- _What is needed_:
Write out every line of the records below word for word, omitting the pictures.

* * * * *

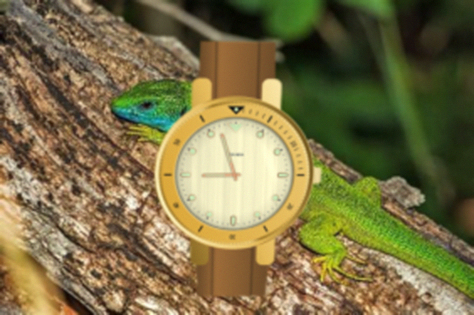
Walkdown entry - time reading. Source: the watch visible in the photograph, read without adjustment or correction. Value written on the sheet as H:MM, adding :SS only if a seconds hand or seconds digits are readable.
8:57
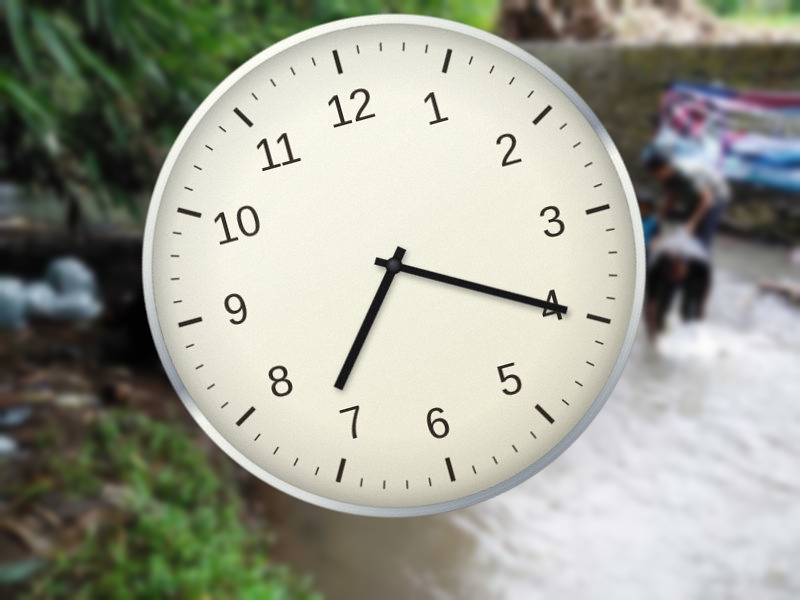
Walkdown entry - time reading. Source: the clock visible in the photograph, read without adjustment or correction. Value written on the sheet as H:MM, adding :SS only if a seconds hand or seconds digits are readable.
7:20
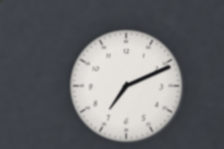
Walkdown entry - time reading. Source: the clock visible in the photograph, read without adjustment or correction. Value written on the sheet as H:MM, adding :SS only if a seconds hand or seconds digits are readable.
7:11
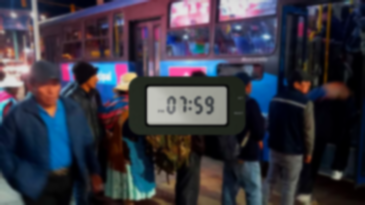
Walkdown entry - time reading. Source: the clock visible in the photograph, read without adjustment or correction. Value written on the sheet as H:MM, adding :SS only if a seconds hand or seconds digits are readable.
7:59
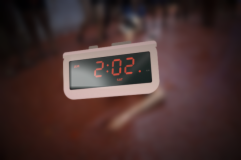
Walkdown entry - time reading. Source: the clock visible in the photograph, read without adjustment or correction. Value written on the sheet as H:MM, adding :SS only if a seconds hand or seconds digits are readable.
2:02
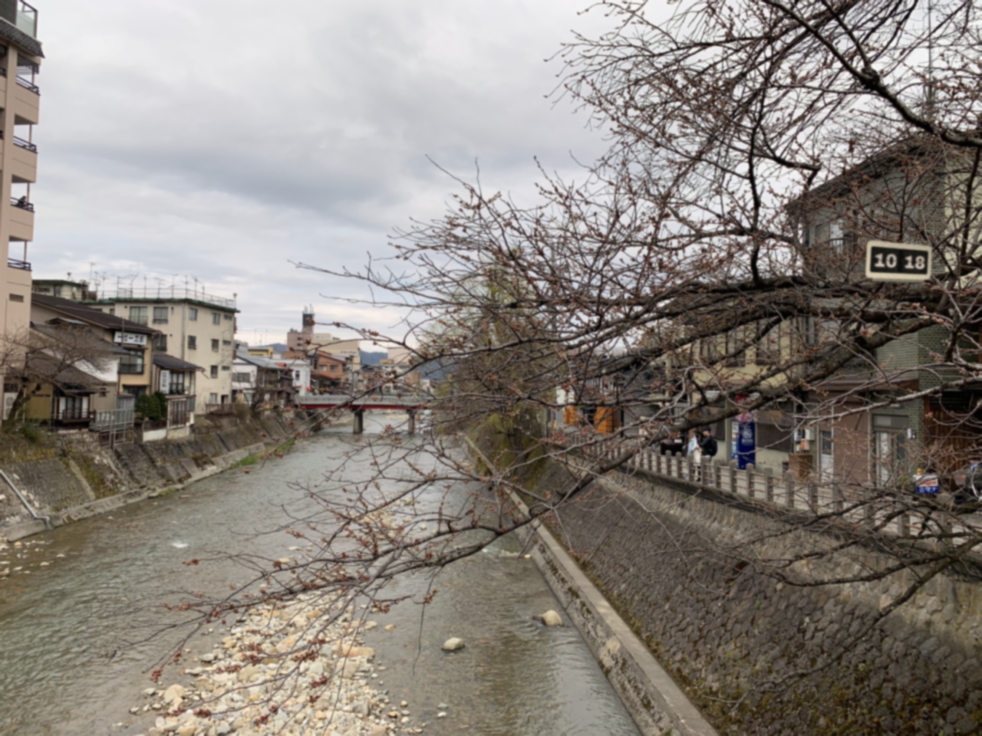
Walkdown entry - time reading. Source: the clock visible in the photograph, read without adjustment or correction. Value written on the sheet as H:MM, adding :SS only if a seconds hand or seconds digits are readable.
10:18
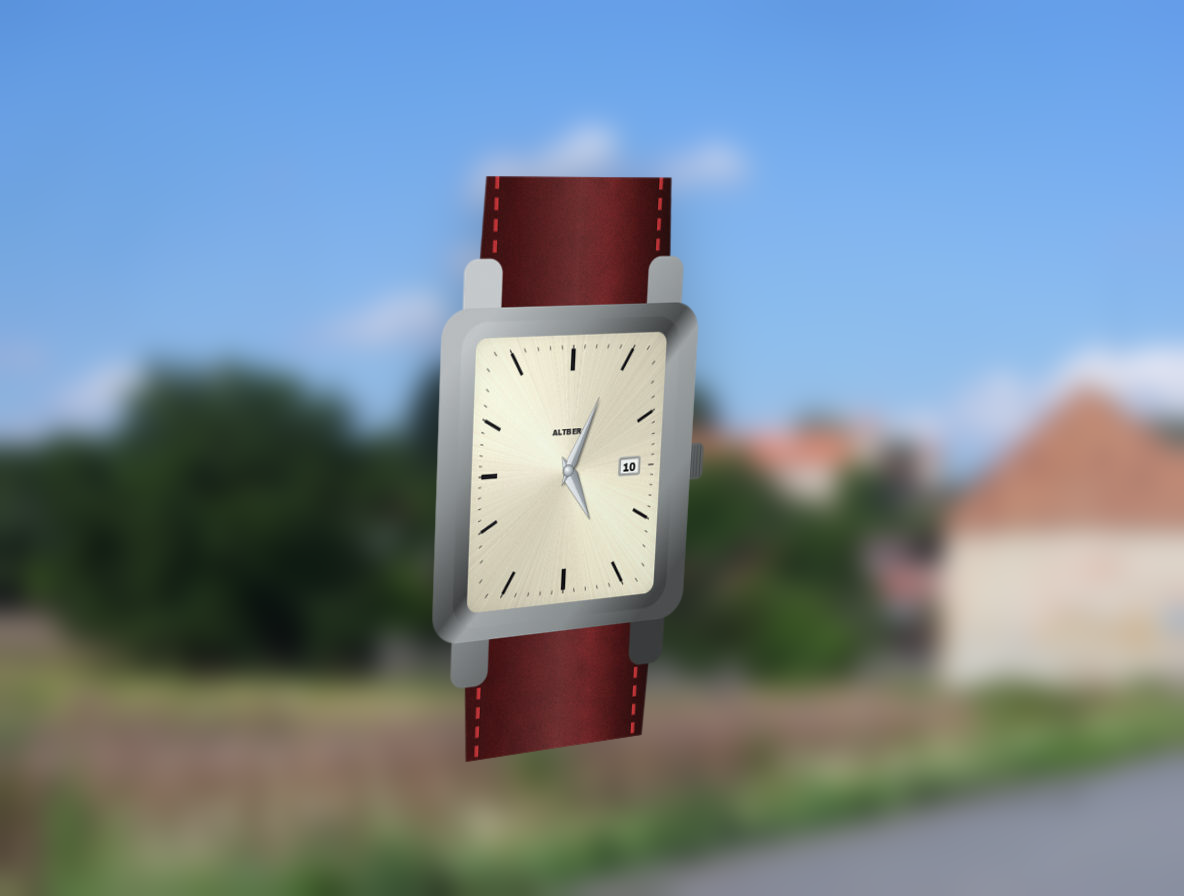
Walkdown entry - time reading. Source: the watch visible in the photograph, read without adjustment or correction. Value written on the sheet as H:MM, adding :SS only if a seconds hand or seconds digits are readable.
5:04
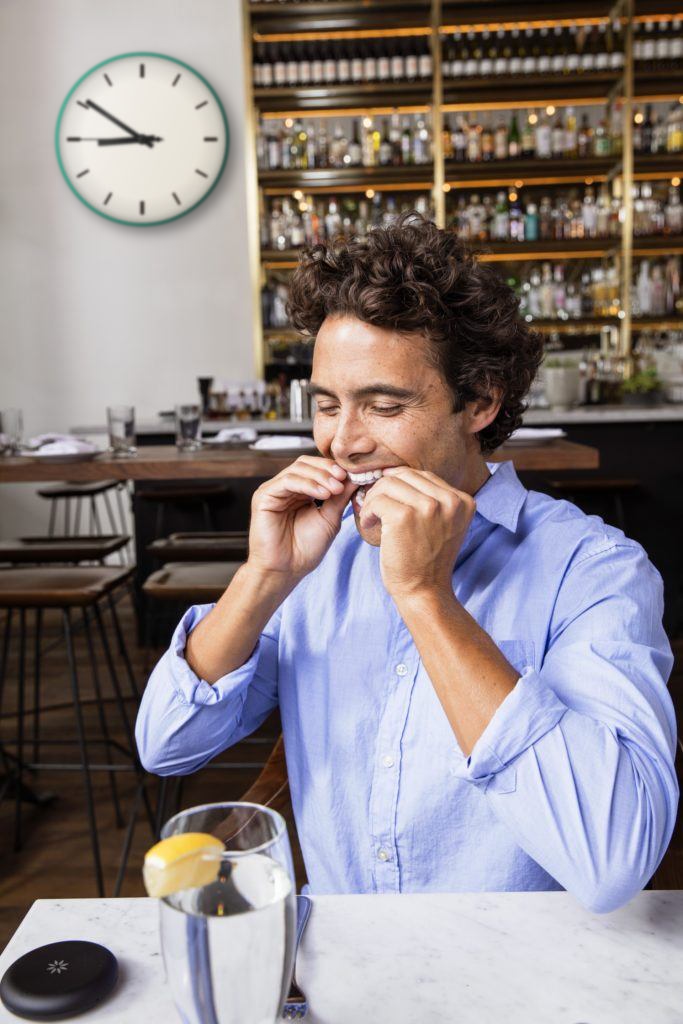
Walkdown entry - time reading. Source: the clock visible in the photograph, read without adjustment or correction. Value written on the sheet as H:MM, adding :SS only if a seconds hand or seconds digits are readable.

* * * * *

- _Response to the exercise_:
Walkdown entry - time reading. Source: the watch visible in the photograph, read without adjustment or correction. Value written on the sheet as H:MM, adding :SS only if a seconds hand or seconds digits are readable.
8:57
Walkdown entry - time reading. Source: the clock visible in the photograph, read without adjustment or correction. Value written on the sheet as H:MM, adding :SS only if a seconds hand or seconds digits are readable.
7:20
Walkdown entry - time reading. Source: the clock visible in the photograph, read without adjustment or correction. Value written on the sheet as H:MM, adding :SS only if a seconds hand or seconds digits are readable.
7:11
Walkdown entry - time reading. Source: the clock visible in the photograph, read without adjustment or correction. Value written on the sheet as H:MM, adding :SS only if a seconds hand or seconds digits are readable.
7:59
Walkdown entry - time reading. Source: the clock visible in the photograph, read without adjustment or correction. Value written on the sheet as H:MM, adding :SS only if a seconds hand or seconds digits are readable.
2:02
Walkdown entry - time reading. Source: the clock visible in the photograph, read without adjustment or correction. Value written on the sheet as H:MM, adding :SS only if a seconds hand or seconds digits are readable.
10:18
Walkdown entry - time reading. Source: the watch visible in the photograph, read without adjustment or correction. Value written on the sheet as H:MM, adding :SS only if a seconds hand or seconds digits are readable.
5:04
Walkdown entry - time reading. Source: the clock visible in the photograph, read without adjustment or correction. Value written on the sheet as H:MM, adding :SS only if a seconds hand or seconds digits are readable.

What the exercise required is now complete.